La question de la "responsabilité sociale" était au cœur des débats, mercredi soir au Home of FIFA de Zurich, lors de la réunion du "SONY Football Circle". Dans une ambiance détendue, de nombreuses personnalités du monde du sport, de la politique et du spectacle s'étaient donné rendez-vous dans l'auditorium du siège de la FIFA pour assister à d'importantes conférences.

Après un bref discours d'introduction prononcé par Claudio Ammann, P-DG de SONY Overseas SA, Lander Unzueta, directeur de la fondation du FC Barcelone, est venu apporter son éclairage sur le travail social réalisé par le grand club catalan. Cas unique au monde, le maillot des Blaugranas ne porte la marque d'aucun sponsor commercial. Au lieu de cela, le Barça a choisi d'offrir cet espace à l'UNICEF, l'organisme de l'ONU chargé de la protection de l'enfance. Le FC Barcelone verse même chaque année cinq millions d'euros à cette organisation caritative, afin de financer divers projets. La fameuse devise "More than a club" est là pour rappeler que les dirigeants espagnols font grand cas de leur responsabilité sociale. "Derrière ce blason, il y a un cœur qui bat", a souligné Unzueta, en citant évidemment Joan Gamper, le fondateur du club catalan.

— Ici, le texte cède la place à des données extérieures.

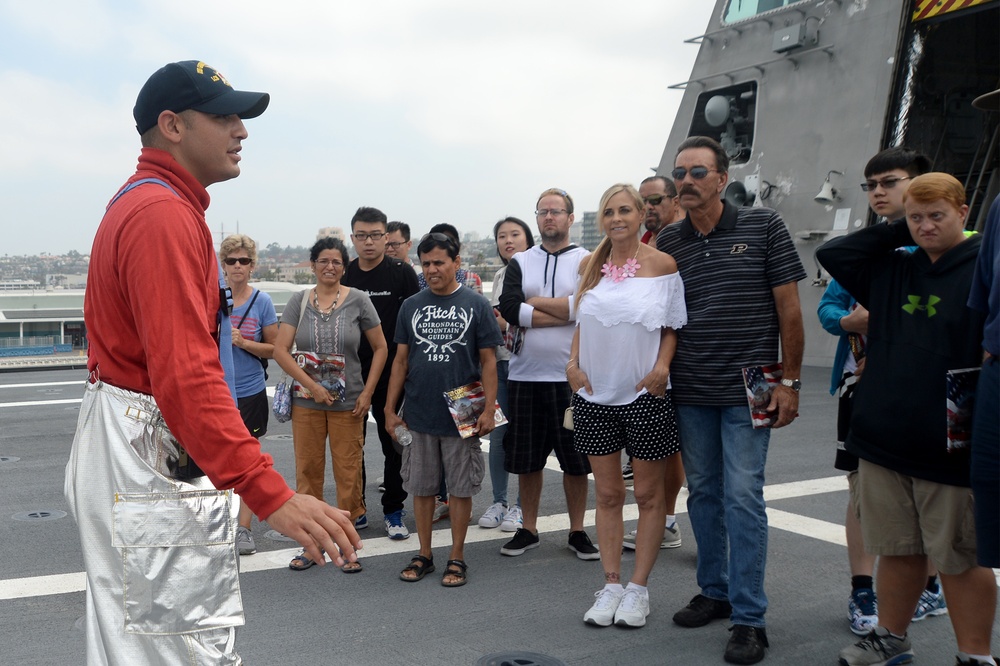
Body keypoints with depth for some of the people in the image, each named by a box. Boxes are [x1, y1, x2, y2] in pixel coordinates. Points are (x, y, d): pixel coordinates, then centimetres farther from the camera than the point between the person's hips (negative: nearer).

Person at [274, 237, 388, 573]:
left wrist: (367, 392, -5)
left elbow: (380, 348, 3)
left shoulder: (358, 300, 0)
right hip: (306, 401, 2)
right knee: (307, 471, 7)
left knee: (348, 474, 2)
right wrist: (313, 386, -12)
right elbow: (281, 350, -3)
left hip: (348, 402, -1)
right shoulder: (299, 301, 3)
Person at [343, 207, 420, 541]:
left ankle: (393, 510, 15)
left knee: (394, 443, 4)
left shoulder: (402, 273, -4)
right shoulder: (343, 275, 7)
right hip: (349, 374, 3)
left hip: (391, 372, -3)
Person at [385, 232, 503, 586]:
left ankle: (457, 557, 18)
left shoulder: (476, 304, -2)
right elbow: (401, 360, 9)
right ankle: (424, 554, 24)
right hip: (418, 415, 3)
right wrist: (390, 409, 6)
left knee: (461, 488, 6)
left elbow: (488, 360, -2)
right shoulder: (411, 306, 6)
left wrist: (489, 408, -8)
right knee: (421, 487, 11)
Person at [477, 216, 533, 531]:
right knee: (497, 434, 9)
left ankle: (521, 506, 13)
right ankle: (498, 501, 21)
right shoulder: (500, 276, 15)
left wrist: (506, 323, -16)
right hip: (499, 361, 6)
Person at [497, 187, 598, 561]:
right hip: (525, 375, 2)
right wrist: (564, 313, -13)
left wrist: (535, 302, -10)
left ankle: (577, 531, 20)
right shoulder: (519, 263, 8)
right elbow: (508, 309, -8)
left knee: (576, 459, 6)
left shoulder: (587, 261, 2)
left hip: (572, 376, -2)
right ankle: (528, 529, 24)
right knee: (527, 459, 10)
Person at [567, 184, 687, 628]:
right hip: (596, 395, 4)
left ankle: (638, 588, 17)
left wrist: (662, 366, -15)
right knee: (607, 494, 9)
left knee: (648, 495, 6)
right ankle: (610, 585, 19)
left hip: (645, 393, -3)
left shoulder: (663, 265, -3)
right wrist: (574, 363, 2)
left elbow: (673, 326, 0)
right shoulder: (591, 266, 8)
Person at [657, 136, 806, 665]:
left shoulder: (763, 228, -3)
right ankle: (714, 591, 28)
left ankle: (749, 617, 4)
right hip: (688, 394, 4)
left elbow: (789, 308, -3)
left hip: (747, 391, -4)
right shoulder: (667, 243, 7)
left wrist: (789, 382, -6)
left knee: (742, 497, -5)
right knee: (703, 493, 13)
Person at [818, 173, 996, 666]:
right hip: (883, 442, 5)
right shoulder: (891, 269, 11)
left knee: (961, 560, 6)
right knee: (898, 549, 17)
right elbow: (831, 254, 12)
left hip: (950, 451, -5)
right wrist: (897, 232, 5)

Ce fut ensuite au tour de Federico Addiechi, responsable du département Responsabilité sociale de la FIFA, de présenter le point de vue d'une grande institution internationale. "Un jeu universel se doit d'œuvrer pour un monde meilleur", a-t-il rappelé, insistant au passage sur le fait que 0,7 % des revenus de la FIFA allaient directement à son département. Addiechi en a également profité pour évoquer le projet "Football for Hope", qui en collaboration avec streetfootballworld soutient des initiatives humanitaires dans lesquelles le football tient un rôle de premier plan dans le développement social. "Fondé en 2005, le Mouvement 'Football for Hope' représente déjà aujourd'hui 70 programmes dans 47 pays", s'est félicité Addiechi (pour en savoir plus sur ce sujet, cliquez sur le lien à droite).

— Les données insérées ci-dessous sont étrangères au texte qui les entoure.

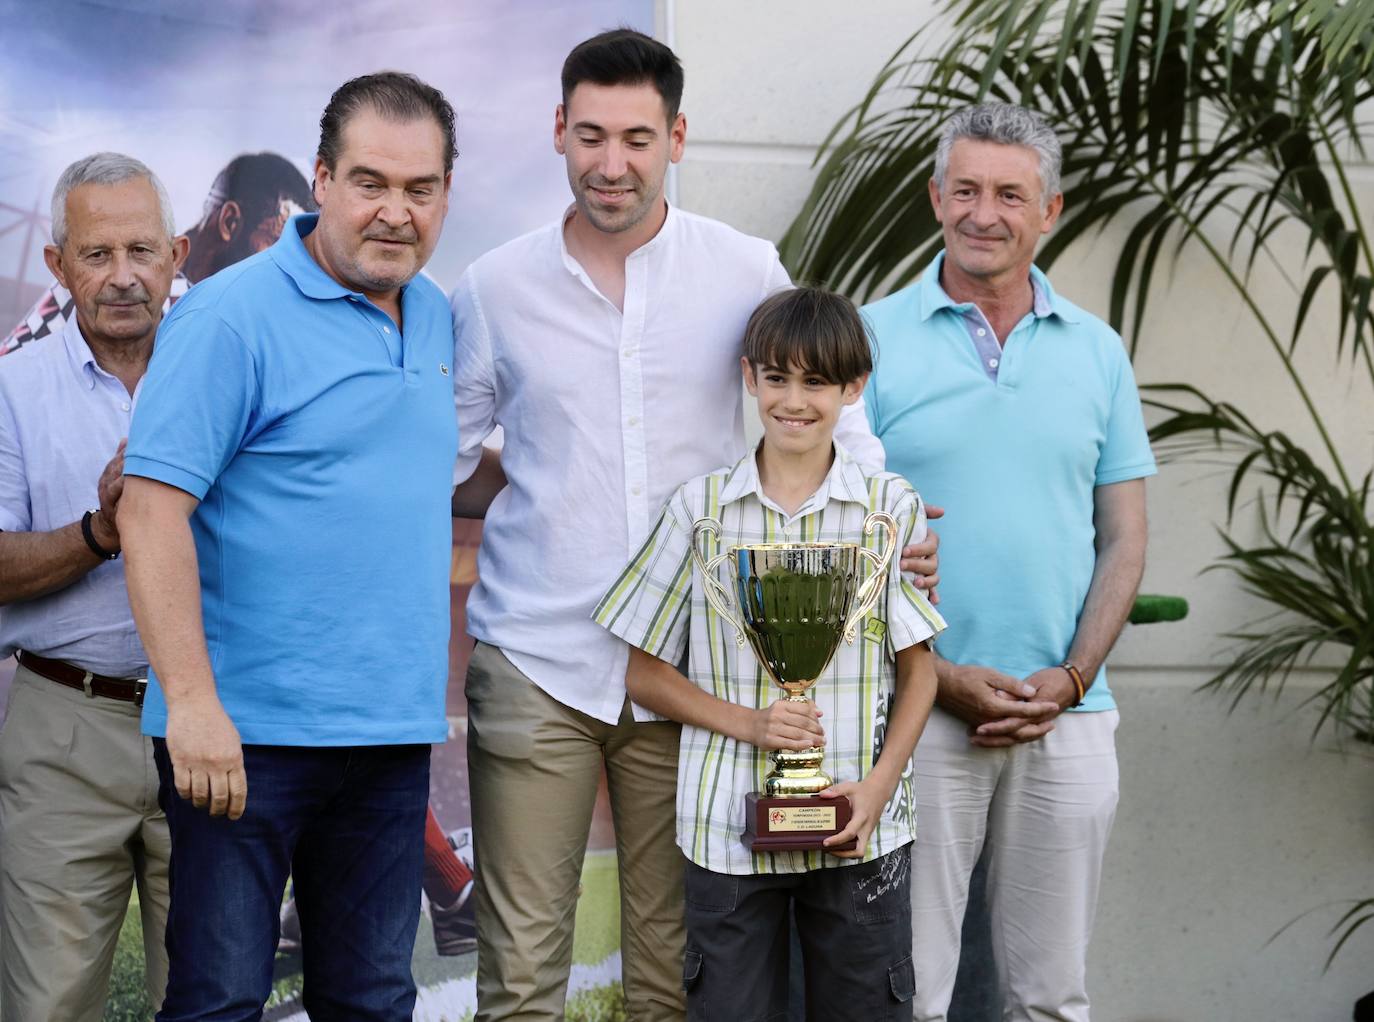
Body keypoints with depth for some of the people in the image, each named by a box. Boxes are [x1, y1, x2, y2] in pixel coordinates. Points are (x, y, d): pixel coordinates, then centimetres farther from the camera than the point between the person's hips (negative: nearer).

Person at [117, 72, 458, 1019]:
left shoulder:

Au cours d'un débat public organisé par la suite, Peter Kenyon, directeur général de Chelsea, et Jean-Claude Biver, P-DG du fabriquant de montres suisses Hublot, sont revenus sur les initiatives développées par leurs sociétés respectives. "Le football est un outil merveilleux pour faire le bien, a déclaré Kenyon. Le problème, c'est que le football est à l'origine de beaucoup de bonnes choses mais, malheureusement, les gens n'en entendent que rarement parler."
"Il n'y a pas de formule magique qui permette de tout résoudre, a poursuivi le dirigeant anglais. Tout est une question de compréhension. Il ne faut pas uniquement se payer de mots, mais aussi agir".

Jean-Claude Biver est allé encore plus loin en affirmant que le 21ème siècle serait placé "sous le signe du partage". "En tant que marque de luxe, il est important pour nous de nous familiariser avec cette notion de partage." Hublot est le chronométreur officiel de l'Euro 2008 de l'UEFA mais, comme Biver a tenu à le rappeler, l'horloger suisse a renoncé à toute publicité pendant la compétition. Sur les bords du terrain, vous ne verrez pas le nom de Hublot, mais des pancartes siglées "Fight against Racism - Luttez contre le racisme".

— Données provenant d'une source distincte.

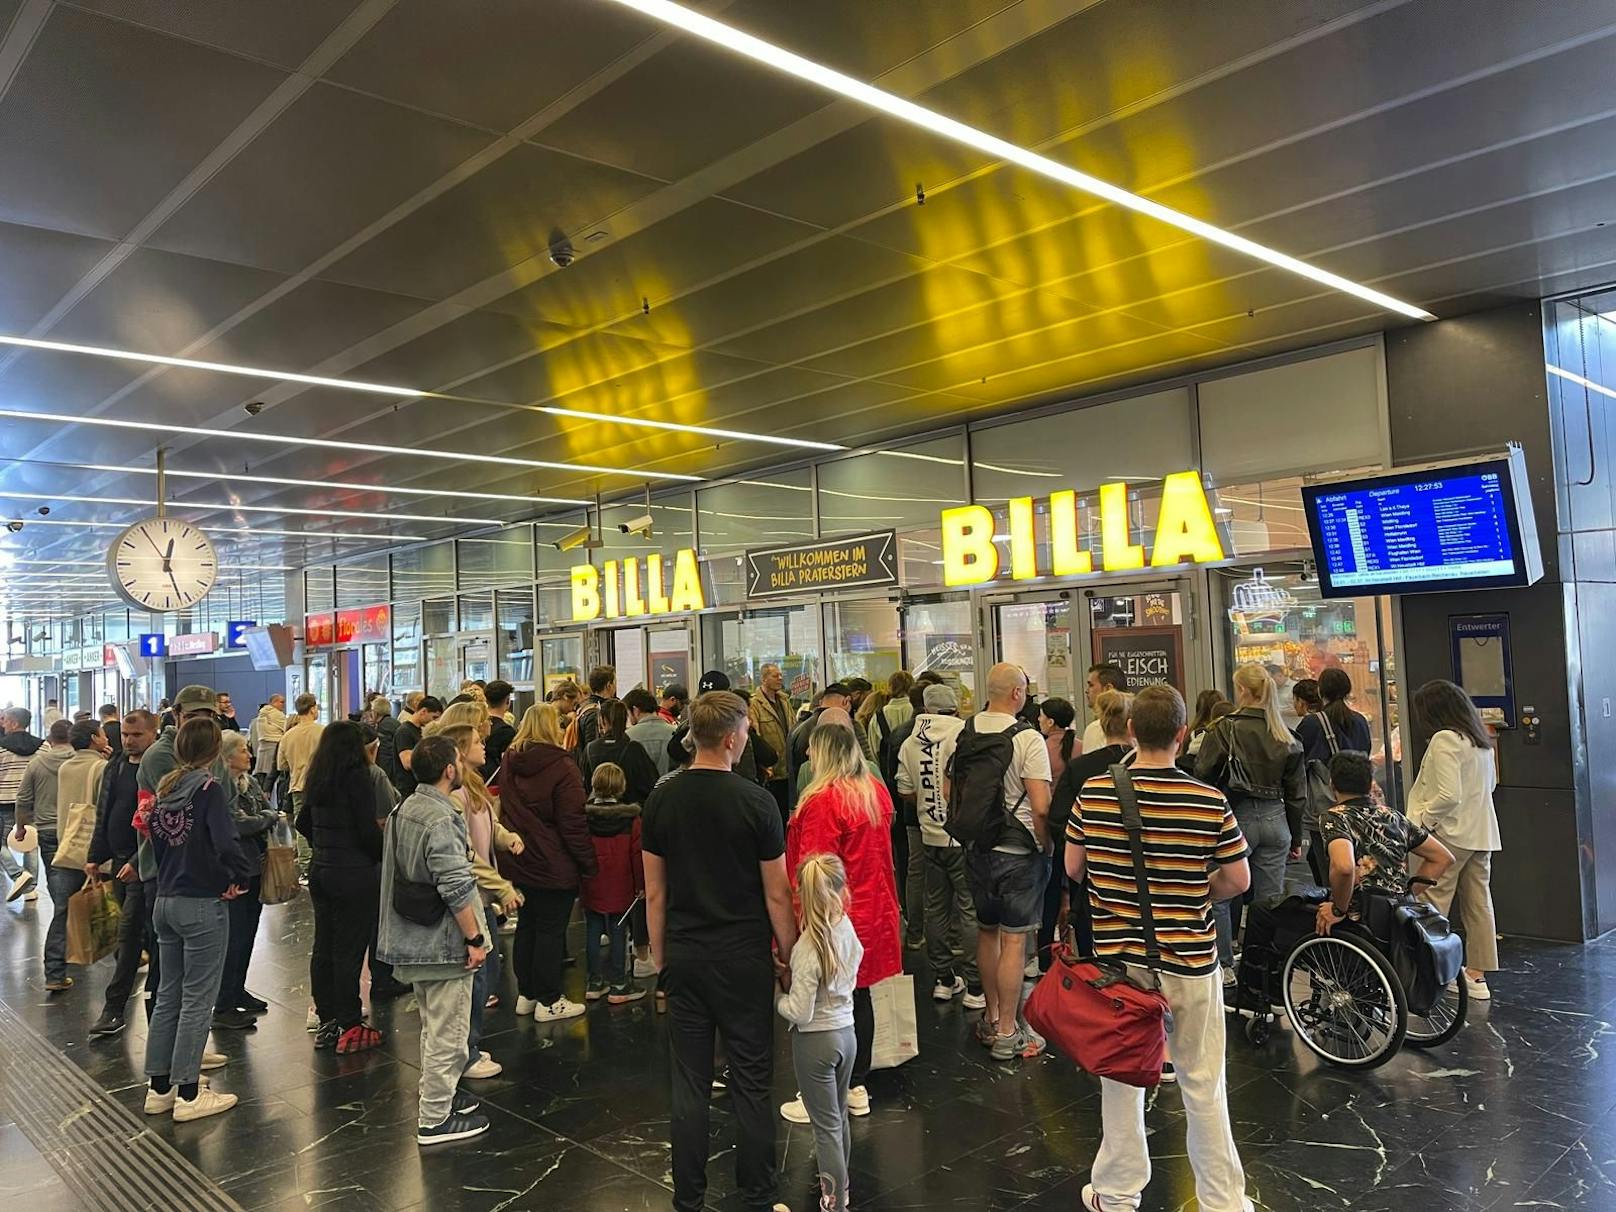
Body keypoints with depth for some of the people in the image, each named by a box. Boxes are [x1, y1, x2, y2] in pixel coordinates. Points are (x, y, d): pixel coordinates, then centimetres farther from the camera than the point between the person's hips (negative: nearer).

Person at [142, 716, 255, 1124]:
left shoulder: (164, 788, 5)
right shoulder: (208, 788, -17)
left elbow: (153, 834, 10)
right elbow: (226, 843, -27)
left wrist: (170, 878, 11)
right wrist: (240, 876, -11)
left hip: (165, 901, 7)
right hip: (202, 905, -7)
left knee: (168, 994, 17)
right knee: (198, 999, 3)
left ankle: (159, 1086, 26)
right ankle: (188, 1093, 10)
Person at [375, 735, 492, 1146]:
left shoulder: (404, 810, 7)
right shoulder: (442, 820, -23)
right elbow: (456, 888, -24)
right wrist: (474, 938, -17)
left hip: (414, 939, 10)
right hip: (445, 942, -10)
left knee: (432, 1025, 23)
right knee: (446, 1031, 2)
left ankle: (438, 1094, 36)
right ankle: (435, 1119, 10)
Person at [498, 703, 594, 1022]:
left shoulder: (508, 762, 5)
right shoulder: (561, 765, -18)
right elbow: (573, 822, -17)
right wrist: (588, 862, -10)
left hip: (517, 862, 7)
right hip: (553, 865, -7)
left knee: (526, 927, 17)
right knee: (551, 930, 2)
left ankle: (526, 994, 27)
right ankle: (548, 1002, 10)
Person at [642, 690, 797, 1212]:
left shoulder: (662, 797, -3)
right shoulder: (755, 800, -13)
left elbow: (654, 891, 3)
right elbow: (776, 895, -8)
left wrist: (660, 955, 14)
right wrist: (789, 954, 4)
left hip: (684, 958, 3)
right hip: (743, 958, -3)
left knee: (690, 1085, 11)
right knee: (751, 1082, 9)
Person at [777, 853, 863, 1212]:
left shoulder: (808, 948, -26)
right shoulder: (847, 928, -7)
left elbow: (800, 1012, -24)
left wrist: (776, 995, -6)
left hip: (816, 1040, -7)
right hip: (846, 1032, 7)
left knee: (826, 1125, 6)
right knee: (839, 1115, 24)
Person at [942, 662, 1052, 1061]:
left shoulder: (961, 736, 2)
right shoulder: (1028, 739, -16)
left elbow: (949, 793, 10)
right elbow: (1041, 807, -19)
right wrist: (1044, 845, -3)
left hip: (976, 849, 6)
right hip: (1018, 851, -6)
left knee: (987, 931, 19)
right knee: (1014, 939, 1)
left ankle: (992, 1017, 31)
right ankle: (1007, 1032, 7)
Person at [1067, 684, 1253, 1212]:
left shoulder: (1093, 793, -9)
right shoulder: (1211, 802, -14)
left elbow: (1073, 868, 2)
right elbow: (1238, 880, -4)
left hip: (1117, 955, 1)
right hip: (1190, 959, -1)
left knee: (1121, 1078, 16)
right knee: (1203, 1085, 14)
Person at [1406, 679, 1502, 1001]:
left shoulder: (1444, 740, -17)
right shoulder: (1481, 739, 10)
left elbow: (1449, 795, -22)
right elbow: (1491, 782, 24)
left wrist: (1421, 821, -11)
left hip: (1450, 833, -9)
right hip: (1482, 832, 9)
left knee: (1433, 906, -1)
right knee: (1478, 903, 11)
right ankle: (1476, 974, 18)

Au terme de cette grande soirée, à laquelle assistaient notamment Simon Ammann, champion olympique de saut à ski, et Stephan Chapuisat, ancien international suisse, les invités ont pu suivre l'interview de Jakob "Köbi" Kuhn, le sélectionneur national suisse, par Miss Suisse, Amanda Ammann. Celui-ci a évoqué ses ambitions à court terme ("Nous aimerions beaucoup nous rendre à Bâle, car cela signifierait que nous avons passé le premier tour"), mais aussi son avenir personnel : "Je veux pouvoir profiter un peu plus du temps qui me reste. Je ne compte plus travailler dans le football de haut niveau, mais peut-être que je reviendrai à la formation".

Cette séance de travail particulièrement chargée a donc permis de réaffirmer l'engagement des grandes entreprises, mais aussi des clubs et des fédérations internationales, dans la lutte en faveur des plus démunis.